*What the task requires:*
Wherever the string "middle" shows up in the records below, return that line.

*Stored items from a collection:*
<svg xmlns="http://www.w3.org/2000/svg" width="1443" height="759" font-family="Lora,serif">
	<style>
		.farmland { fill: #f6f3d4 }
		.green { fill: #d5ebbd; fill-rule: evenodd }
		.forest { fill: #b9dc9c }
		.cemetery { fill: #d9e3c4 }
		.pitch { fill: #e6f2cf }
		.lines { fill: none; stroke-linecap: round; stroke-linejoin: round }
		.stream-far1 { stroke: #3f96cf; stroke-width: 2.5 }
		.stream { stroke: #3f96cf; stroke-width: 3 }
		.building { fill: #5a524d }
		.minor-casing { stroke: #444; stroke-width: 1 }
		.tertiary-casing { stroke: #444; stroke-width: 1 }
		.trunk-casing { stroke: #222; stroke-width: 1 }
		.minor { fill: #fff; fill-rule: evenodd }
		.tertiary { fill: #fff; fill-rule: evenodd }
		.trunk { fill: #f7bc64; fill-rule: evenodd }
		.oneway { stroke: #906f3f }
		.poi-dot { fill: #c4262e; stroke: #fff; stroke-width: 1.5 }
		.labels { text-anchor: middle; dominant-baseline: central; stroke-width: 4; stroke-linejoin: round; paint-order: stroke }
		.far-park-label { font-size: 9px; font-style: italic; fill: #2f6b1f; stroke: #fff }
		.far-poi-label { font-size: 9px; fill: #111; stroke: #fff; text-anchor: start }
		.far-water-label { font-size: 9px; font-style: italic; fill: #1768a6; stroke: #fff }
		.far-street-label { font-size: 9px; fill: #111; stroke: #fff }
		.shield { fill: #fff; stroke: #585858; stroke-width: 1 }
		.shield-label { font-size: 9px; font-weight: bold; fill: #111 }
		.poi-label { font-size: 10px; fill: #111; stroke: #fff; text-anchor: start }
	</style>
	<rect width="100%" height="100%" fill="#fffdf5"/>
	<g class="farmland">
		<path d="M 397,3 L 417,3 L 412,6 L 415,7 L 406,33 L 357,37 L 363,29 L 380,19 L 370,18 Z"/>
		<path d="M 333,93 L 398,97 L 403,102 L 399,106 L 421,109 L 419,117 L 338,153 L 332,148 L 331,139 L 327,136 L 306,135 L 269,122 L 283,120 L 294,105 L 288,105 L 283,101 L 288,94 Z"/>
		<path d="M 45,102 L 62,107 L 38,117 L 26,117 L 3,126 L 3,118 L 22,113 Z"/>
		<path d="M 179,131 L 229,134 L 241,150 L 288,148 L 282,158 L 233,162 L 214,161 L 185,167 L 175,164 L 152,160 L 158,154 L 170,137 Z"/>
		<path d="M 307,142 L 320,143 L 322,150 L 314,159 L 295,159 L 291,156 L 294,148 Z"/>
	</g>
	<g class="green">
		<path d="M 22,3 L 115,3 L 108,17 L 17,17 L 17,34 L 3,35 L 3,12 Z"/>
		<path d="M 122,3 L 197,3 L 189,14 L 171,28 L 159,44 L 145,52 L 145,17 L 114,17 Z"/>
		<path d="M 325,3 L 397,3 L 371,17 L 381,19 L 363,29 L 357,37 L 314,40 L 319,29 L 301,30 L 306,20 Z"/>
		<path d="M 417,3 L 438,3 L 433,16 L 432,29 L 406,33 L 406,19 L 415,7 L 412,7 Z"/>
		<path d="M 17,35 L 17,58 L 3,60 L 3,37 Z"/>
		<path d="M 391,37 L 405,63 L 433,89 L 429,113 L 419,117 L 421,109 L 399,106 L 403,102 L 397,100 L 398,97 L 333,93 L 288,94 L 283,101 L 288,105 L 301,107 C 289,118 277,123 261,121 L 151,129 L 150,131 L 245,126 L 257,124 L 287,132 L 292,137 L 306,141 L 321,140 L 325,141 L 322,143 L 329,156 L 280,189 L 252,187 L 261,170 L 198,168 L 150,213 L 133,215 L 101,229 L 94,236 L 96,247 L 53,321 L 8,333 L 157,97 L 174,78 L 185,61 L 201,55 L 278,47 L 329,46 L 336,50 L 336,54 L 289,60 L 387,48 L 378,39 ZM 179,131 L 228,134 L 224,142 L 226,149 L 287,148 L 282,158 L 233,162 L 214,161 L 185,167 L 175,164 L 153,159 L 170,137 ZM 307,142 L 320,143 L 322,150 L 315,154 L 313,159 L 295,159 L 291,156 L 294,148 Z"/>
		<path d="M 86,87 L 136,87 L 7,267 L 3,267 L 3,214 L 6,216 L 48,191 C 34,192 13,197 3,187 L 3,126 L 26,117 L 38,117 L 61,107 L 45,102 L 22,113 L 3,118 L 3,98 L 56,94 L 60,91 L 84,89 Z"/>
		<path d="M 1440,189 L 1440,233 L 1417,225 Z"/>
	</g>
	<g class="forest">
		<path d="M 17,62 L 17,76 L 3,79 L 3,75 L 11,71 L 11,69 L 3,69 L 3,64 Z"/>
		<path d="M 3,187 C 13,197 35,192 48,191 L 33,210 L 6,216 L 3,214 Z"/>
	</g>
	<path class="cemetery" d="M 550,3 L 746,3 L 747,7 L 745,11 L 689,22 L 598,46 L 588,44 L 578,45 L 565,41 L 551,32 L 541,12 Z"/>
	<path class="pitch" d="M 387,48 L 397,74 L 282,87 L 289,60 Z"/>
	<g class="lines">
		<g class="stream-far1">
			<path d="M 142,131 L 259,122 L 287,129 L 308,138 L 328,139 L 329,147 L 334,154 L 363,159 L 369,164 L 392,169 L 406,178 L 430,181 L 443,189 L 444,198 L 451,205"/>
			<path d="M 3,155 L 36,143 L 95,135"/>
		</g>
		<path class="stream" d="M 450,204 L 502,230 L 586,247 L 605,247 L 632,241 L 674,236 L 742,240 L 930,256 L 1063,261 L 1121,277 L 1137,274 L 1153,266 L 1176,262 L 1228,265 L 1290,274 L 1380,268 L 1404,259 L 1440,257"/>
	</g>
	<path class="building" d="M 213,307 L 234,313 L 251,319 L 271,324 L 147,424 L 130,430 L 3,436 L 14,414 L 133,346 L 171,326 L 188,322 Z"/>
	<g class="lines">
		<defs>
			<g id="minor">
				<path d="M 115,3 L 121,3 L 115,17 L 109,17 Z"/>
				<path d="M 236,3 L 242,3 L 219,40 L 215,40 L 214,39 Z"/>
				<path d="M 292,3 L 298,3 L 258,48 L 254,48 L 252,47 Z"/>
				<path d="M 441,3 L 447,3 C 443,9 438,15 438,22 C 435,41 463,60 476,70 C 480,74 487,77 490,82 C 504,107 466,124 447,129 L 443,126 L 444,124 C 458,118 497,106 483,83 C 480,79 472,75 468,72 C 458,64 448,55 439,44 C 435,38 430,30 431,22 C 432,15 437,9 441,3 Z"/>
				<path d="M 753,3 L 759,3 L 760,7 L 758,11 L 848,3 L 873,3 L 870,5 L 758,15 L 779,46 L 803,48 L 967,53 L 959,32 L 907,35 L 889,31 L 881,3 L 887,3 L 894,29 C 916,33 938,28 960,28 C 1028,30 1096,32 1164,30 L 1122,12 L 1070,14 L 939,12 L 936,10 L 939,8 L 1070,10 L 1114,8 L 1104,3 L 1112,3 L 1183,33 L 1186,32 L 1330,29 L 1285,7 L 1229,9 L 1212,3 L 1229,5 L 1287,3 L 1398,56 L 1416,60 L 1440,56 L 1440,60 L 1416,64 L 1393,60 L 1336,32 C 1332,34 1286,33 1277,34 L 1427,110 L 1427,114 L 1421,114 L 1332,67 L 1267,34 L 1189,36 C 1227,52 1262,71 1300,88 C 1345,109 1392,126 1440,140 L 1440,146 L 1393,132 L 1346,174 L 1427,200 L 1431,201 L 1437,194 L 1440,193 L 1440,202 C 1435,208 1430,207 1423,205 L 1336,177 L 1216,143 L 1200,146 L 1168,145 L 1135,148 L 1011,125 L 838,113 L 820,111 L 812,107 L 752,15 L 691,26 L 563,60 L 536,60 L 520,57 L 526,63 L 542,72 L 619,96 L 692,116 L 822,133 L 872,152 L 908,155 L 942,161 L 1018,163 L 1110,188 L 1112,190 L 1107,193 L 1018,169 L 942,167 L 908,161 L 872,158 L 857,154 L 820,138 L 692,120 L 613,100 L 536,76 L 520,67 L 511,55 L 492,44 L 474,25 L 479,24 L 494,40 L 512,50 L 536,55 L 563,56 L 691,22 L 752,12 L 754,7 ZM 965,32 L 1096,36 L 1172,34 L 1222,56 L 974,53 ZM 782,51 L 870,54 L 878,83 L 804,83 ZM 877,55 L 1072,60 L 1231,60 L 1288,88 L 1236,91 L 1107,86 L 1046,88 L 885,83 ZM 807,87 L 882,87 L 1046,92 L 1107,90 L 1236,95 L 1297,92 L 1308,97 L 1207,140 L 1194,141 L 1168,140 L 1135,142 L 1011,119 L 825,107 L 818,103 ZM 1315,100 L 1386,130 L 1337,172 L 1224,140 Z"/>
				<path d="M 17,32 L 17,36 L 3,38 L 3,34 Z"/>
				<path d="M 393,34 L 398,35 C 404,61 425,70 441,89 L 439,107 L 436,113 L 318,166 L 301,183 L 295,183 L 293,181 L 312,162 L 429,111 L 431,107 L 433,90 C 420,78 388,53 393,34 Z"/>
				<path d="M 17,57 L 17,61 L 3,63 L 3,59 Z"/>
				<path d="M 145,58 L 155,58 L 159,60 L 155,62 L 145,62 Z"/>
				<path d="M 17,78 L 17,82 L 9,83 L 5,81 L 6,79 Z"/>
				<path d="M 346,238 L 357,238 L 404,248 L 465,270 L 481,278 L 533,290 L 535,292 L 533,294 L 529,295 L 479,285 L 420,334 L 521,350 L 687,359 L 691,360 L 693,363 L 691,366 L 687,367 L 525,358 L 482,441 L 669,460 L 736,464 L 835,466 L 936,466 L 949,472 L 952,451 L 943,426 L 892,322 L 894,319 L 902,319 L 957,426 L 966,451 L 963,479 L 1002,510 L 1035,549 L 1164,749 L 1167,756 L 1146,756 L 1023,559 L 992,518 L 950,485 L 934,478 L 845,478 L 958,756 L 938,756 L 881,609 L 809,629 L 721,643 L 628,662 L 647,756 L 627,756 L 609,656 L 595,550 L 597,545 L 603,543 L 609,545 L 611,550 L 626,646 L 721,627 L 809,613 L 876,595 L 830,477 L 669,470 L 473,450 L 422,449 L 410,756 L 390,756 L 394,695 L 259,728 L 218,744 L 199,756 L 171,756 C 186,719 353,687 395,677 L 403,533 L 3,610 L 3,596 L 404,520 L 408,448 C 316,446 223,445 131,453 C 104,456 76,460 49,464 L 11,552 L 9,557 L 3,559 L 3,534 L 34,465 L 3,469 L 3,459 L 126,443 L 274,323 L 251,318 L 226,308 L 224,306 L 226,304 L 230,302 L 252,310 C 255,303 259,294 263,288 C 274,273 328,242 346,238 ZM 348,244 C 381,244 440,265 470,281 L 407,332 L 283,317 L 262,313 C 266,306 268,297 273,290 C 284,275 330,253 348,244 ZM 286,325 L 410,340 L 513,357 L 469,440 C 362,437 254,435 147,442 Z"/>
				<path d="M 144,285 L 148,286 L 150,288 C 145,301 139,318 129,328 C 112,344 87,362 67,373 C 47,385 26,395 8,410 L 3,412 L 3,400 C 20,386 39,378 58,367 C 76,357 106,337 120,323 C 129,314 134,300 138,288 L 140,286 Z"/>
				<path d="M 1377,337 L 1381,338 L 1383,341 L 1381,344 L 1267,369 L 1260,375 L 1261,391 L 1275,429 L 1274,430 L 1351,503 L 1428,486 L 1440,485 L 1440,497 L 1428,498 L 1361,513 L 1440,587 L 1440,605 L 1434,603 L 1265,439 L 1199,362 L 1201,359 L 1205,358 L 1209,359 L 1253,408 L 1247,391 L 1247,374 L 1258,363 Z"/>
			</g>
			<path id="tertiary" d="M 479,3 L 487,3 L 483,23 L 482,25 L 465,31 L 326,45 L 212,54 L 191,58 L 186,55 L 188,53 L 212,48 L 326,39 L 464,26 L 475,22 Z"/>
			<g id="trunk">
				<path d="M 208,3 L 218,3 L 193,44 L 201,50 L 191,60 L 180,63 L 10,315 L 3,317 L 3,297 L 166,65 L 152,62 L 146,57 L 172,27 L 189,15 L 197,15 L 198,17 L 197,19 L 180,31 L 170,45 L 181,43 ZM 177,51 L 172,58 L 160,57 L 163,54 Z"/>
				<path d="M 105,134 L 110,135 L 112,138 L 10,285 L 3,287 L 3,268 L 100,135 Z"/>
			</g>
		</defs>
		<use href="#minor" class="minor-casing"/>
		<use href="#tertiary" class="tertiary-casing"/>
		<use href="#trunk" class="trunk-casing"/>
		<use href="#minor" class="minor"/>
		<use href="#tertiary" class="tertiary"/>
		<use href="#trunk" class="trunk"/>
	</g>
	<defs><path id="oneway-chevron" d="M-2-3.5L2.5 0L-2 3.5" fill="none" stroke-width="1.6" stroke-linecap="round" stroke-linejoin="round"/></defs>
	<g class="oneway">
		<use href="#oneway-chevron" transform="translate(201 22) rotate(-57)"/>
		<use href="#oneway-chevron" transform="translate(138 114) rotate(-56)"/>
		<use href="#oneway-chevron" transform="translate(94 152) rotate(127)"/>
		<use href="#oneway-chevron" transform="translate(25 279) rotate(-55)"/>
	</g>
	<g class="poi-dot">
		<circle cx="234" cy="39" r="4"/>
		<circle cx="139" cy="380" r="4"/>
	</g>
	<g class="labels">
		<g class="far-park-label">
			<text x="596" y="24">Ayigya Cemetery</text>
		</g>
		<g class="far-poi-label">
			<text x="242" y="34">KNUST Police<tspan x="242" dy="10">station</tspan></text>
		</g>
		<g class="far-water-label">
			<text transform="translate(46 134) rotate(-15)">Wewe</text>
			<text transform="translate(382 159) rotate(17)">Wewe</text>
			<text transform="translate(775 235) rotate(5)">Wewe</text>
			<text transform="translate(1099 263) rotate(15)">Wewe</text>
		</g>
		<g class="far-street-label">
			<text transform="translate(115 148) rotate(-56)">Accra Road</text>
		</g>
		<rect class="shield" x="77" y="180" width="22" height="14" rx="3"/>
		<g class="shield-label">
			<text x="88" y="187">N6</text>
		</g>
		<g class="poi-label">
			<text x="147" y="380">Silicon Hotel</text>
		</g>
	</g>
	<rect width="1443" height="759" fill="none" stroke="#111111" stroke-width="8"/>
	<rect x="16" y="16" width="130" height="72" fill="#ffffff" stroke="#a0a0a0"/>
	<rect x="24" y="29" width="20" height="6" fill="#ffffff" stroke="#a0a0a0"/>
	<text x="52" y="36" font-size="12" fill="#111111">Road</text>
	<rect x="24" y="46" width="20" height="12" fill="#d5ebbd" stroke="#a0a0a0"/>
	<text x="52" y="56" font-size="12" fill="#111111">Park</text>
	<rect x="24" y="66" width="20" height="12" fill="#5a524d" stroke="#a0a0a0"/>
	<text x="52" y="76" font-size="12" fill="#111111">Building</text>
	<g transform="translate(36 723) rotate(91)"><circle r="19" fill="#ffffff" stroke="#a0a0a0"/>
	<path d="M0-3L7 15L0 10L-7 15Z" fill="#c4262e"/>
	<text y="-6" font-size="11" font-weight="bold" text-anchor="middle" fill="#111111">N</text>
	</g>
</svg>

*Your solution:*
		.labels { text-anchor: middle; dominant-baseline: central; stroke-width: 4; stroke-linejoin: round; paint-order: stroke }
	<text y="-6" font-size="11" font-weight="bold" text-anchor="middle" fill="#111111">N</text>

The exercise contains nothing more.